* WHAT IS REQUIRED:
Each line below that holds the word "über" counts once. Say how many such lines there are, and no more.

* SUPPLIED RECORDS:
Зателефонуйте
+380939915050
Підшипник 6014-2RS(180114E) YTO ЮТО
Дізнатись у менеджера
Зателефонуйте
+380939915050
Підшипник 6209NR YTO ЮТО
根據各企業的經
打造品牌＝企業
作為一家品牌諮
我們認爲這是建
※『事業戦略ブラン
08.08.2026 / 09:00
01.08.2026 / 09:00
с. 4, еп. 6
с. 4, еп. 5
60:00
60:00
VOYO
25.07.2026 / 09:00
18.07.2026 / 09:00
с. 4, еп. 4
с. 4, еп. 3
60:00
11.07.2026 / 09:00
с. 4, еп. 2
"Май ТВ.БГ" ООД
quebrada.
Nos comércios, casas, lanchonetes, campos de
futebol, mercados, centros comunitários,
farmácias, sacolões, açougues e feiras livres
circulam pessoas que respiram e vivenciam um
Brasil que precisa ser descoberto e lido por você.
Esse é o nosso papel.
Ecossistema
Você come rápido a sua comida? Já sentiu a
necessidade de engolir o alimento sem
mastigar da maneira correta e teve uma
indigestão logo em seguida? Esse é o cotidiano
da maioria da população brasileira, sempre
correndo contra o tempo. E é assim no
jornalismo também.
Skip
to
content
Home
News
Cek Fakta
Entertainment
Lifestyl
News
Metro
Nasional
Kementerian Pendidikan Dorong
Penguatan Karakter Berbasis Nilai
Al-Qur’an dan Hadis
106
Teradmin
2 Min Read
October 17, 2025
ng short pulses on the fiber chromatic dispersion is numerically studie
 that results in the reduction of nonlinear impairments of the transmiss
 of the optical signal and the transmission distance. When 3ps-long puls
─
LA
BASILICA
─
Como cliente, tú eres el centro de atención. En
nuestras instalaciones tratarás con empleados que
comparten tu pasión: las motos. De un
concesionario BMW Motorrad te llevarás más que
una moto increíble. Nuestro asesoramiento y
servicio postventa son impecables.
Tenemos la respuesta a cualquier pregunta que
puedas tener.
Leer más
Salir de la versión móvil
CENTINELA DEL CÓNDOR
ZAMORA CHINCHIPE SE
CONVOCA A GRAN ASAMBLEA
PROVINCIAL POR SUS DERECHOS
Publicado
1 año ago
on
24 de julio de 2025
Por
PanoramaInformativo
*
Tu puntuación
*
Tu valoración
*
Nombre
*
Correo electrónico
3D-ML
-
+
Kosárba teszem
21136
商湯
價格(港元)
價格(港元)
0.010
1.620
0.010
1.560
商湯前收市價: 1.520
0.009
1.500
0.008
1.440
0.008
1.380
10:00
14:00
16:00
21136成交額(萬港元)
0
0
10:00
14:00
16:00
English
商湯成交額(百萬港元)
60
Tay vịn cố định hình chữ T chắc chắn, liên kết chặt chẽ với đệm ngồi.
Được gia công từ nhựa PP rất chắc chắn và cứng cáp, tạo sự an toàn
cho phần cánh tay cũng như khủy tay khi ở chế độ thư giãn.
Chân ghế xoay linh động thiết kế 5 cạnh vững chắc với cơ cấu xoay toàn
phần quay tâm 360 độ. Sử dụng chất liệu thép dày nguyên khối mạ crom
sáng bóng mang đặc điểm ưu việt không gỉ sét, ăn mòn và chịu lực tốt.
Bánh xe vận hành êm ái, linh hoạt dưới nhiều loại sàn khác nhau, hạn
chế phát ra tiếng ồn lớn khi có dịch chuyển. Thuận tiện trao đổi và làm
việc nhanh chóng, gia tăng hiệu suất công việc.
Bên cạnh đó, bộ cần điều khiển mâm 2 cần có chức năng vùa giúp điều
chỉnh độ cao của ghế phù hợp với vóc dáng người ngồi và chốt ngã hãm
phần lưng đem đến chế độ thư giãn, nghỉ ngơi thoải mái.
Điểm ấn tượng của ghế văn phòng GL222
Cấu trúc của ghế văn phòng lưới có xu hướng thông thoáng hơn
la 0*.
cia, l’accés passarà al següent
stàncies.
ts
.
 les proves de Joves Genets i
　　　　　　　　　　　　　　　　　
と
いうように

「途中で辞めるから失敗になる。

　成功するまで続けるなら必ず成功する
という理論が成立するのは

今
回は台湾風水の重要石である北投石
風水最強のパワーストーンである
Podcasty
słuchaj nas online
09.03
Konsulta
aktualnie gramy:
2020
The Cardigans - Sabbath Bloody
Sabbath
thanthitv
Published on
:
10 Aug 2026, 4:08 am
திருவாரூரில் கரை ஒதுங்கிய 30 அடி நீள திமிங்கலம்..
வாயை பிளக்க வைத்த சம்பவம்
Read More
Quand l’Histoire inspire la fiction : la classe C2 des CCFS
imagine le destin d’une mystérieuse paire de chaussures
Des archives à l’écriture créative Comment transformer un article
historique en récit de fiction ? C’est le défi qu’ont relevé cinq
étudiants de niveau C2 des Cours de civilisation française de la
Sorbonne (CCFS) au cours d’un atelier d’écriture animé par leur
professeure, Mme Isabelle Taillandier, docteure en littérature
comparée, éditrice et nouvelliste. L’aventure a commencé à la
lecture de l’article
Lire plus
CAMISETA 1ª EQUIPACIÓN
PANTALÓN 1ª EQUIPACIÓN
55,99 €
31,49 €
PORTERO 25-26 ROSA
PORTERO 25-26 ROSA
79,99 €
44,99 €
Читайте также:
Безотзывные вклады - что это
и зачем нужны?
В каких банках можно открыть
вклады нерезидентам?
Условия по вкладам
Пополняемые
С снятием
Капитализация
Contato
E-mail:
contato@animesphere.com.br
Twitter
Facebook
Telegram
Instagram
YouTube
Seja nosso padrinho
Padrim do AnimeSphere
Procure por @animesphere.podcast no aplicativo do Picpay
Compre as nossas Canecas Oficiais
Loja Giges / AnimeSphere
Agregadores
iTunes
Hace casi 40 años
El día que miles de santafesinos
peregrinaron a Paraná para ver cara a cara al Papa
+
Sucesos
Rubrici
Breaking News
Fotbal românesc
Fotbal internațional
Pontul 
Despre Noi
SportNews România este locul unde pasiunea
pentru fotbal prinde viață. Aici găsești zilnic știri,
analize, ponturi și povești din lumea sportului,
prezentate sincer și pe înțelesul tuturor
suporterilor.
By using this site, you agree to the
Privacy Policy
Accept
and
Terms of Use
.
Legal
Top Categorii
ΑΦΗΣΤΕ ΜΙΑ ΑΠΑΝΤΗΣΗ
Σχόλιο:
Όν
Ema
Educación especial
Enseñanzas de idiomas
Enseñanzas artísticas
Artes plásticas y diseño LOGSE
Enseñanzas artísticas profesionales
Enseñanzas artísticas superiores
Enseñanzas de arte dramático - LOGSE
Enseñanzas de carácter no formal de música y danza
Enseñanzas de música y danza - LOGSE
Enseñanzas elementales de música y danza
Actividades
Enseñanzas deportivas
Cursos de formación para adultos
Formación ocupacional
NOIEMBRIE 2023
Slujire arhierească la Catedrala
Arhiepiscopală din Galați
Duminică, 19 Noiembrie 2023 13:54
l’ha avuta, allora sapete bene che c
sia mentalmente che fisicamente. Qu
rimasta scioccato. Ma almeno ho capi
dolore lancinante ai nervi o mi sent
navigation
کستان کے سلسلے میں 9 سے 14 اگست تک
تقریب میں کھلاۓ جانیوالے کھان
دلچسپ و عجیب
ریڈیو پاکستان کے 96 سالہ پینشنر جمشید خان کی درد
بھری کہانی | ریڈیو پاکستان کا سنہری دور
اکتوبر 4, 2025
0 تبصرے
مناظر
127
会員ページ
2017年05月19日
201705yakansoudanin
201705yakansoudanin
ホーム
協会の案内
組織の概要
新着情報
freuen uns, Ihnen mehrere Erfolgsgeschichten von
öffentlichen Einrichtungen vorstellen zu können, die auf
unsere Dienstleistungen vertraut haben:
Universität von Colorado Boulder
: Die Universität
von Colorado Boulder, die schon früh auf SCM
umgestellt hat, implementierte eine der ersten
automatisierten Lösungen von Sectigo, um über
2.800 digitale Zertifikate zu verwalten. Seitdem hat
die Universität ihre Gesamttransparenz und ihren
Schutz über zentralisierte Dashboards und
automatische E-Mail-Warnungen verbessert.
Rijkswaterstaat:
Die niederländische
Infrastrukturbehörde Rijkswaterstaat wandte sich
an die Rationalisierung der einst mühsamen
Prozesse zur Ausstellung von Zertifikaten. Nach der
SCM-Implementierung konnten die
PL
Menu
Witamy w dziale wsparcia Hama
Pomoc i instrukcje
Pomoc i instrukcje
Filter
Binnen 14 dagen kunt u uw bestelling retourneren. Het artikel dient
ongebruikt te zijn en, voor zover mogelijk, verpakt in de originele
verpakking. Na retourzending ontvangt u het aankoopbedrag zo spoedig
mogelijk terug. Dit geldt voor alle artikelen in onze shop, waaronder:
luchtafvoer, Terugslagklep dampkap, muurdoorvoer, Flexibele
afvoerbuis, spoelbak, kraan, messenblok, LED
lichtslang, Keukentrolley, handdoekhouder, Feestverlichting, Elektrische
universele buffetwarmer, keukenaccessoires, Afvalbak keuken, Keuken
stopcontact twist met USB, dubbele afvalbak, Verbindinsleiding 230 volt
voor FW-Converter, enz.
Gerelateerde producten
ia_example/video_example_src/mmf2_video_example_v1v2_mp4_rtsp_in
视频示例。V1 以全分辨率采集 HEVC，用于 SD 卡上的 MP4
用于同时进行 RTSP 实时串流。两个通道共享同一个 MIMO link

* EXERCISE RESULT:
2